At one of the city's clinics I saw dozens of freshly wounded women and children, victims of US Marine Corps munitions. Hospital officials report that more than 600 Iraqis have now been killed, most of them civilians. Two soccer fields in Falluja have been converted to graveyards. I went to Falluja with a small group of international journalists and NGO workers. We traveled in a large bus full of medical supplies; our plan was to unload our cargo, take a look around, then leave with as many wounded as we could take out with us.

When we left Baghdad, the road was desolate and littered with the scorched and smoldering shells of vehicles. At the first US checkpoint, the soldiers said they'd been there for thirty hours straight. They looked exhausted and scared. After being searched, we continued along bumpy dirt roads, winding our way through parts of Abu Ghraib, steadily but slowly making our way toward besieged Falluja. At one point we passed a supply truck that had been hit and was being looted by people from a nearby village. Men and boys were running from the wreck carrying boxes. A small child yelled at our bus, "We will be mujahedeen until we die!"

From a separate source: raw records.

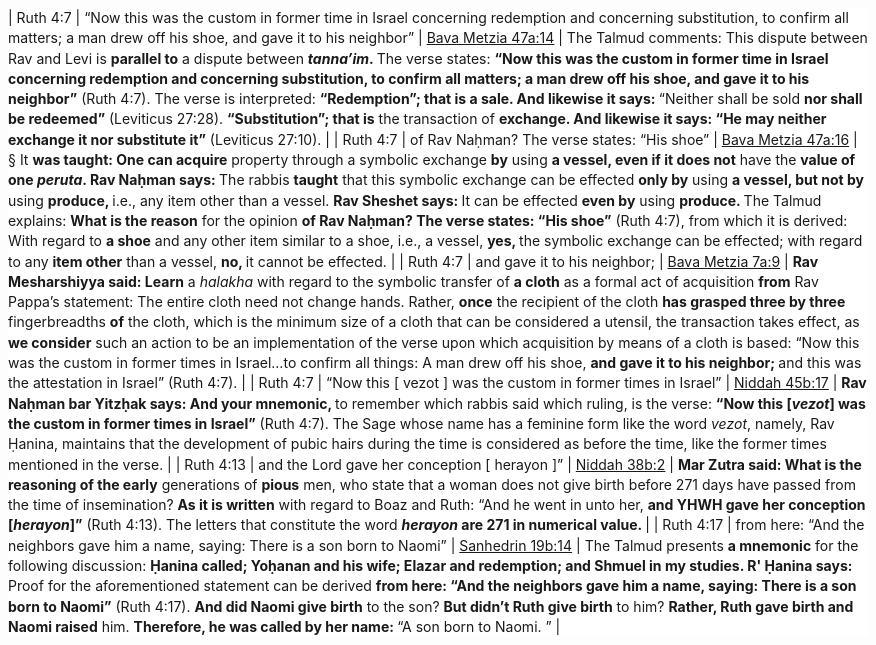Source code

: | Ruth 4:7 | “Now this was the custom in former time in Israel concerning redemption and concerning substitution, to confirm all matters; a man drew off his shoe, and gave it to his neighbor” | [Bava Metzia 47a:14](https://chavrutai.com/tractate/bava%20metzia/47a#section-14) | The Talmud comments: This dispute between Rav and Levi is <b>parallel to</b> a dispute between <b><i>tanna’im</i>. </b> The verse states: <b>“Now this was the custom in former time in Israel concerning redemption and concerning substitution, to confirm all matters; a man drew off his shoe, and gave it to his neighbor”</b> (Ruth 4:7). The verse is interpreted: <b>“Redemption”; that is a sale. And likewise it says: </b> “Neither shall be sold <b>nor shall be redeemed”</b> (Leviticus 27:28). <b>“Substitution”; that is</b> the transaction of <b>exchange. And likewise it says: “He may neither exchange it nor substitute it”</b> (Leviticus 27:10). |
| Ruth 4:7 | of Rav Naḥman? The verse states: “His shoe” | [Bava Metzia 47a:16](https://chavrutai.com/tractate/bava%20metzia/47a#section-16) | § It <b>was taught: One can acquire</b> property through a symbolic exchange <b>by</b> using <b>a vessel, even if it does not</b> have the <b>value of one <i>peruta</i>. Rav Naḥman says: </b> The rabbis <b>taught</b> that this symbolic exchange can be effected <b>only by</b> using <b>a vessel, but not by</b> using <b>produce, </b> i.e., any item other than a vessel. <b>Rav Sheshet says: </b> It can be effected <b>even by</b> using <b>produce. </b> The Talmud explains: <b>What is the reason</b> for the opinion <b>of Rav Naḥman? The verse states: “His shoe”</b> (Ruth 4:7), from which it is derived: With regard to <b>a shoe</b> and any other item similar to a shoe, i.e., a vessel, <b>yes, </b> the symbolic exchange can be effected; with regard to any <b>item other</b> than a vessel, <b>no, </b> it cannot be effected. |
| Ruth 4:7 | and gave it to his neighbor; | [Bava Metzia 7a:9](https://chavrutai.com/tractate/bava%20metzia/7a#section-9) | <b>Rav Mesharshiyya said: Learn</b> a <i>halakha</i> with regard to the symbolic transfer of <b>a cloth</b> as a formal act of acquisition <b>from</b> Rav Pappa’s statement: The entire cloth need not change hands. Rather, <b>once</b> the recipient of the cloth <b>has grasped three by three</b> fingerbreadths <b>of</b> the cloth, which is the minimum size of a cloth that can be considered a utensil, the transaction takes effect, as <b>we consider</b> such an action to be an implementation of the verse upon which acquisition by means of a cloth is based: “Now this was the custom in former times in Israel…to confirm all things: A man drew off his shoe, <b>and gave it to his neighbor; </b> and this was the attestation in Israel” (Ruth 4:7). |
| Ruth 4:7 | “Now this [ vezot ] was the custom in former times in Israel” | [Niddah 45b:17](https://chavrutai.com/tractate/niddah/45b#section-17) | <b>Rav Naḥman bar Yitzḥak says: And your mnemonic, </b> to remember which rabbis said which ruling, is the verse: <b>“Now this [<i>vezot</i>] was the custom in former times in Israel”</b> (Ruth 4:7). The Sage whose name has a feminine form like the word <i>vezot</i>, namely, Rav Ḥanina, maintains that the development of pubic hairs during the time is considered as before the time, like the former times mentioned in the verse. |
| Ruth 4:13 | and the Lord gave her conception [ herayon ]” | [Niddah 38b:2](https://chavrutai.com/tractate/niddah/38b#section-2) | <b>Mar Zutra said: What is the reasoning of the early</b> generations of <b>pious</b> men, who state that a woman does not give birth before 271 days have passed from the time of insemination? <b>As it is written</b> with regard to Boaz and Ruth: “And he went in unto her, <b>and YHWH gave her conception [<i>herayon</i>]”</b> (Ruth 4:13). The letters that constitute the word <b><i>herayon</i> are 271 in numerical value. </b> |
| Ruth 4:17 | from here: “And the neighbors gave him a name, saying: There is a son born to Naomi” | [Sanhedrin 19b:14](https://chavrutai.com/tractate/sanhedrin/19b#section-14) | The Talmud presents <b>a mnemonic</b> for the following discussion: <b>Ḥanina called; Yoḥanan and his wife; Elazar and redemption; and Shmuel in my studies. R' Ḥanina says: </b> Proof for the aforementioned statement can be derived <b>from here: “And the neighbors gave him a name, saying: There is a son born to Naomi”</b> (Ruth 4:17). <b>And did Naomi give birth</b> to the son? <b>But didn’t Ruth give birth</b> to him? <b>Rather, Ruth gave birth and Naomi raised</b> him. <b>Therefore, he was called by her name: </b> “A son born to Naomi. ” |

At one overpass we rolled by an M-1 tank that resistance fighters had destroyed. Smoke and flames still billowed from its burning guts. Down the road were more fires--the whole thirty kilometers to Falluja was strewn with burned-out fuel tankers, trucks, armored personnel carriers (APCs) and tanks. As we approached Falluja we started running into mujahedeen checkpoints. Seeing our supplies and hearing that we were headed for Falluja, the guerrillas let us pass.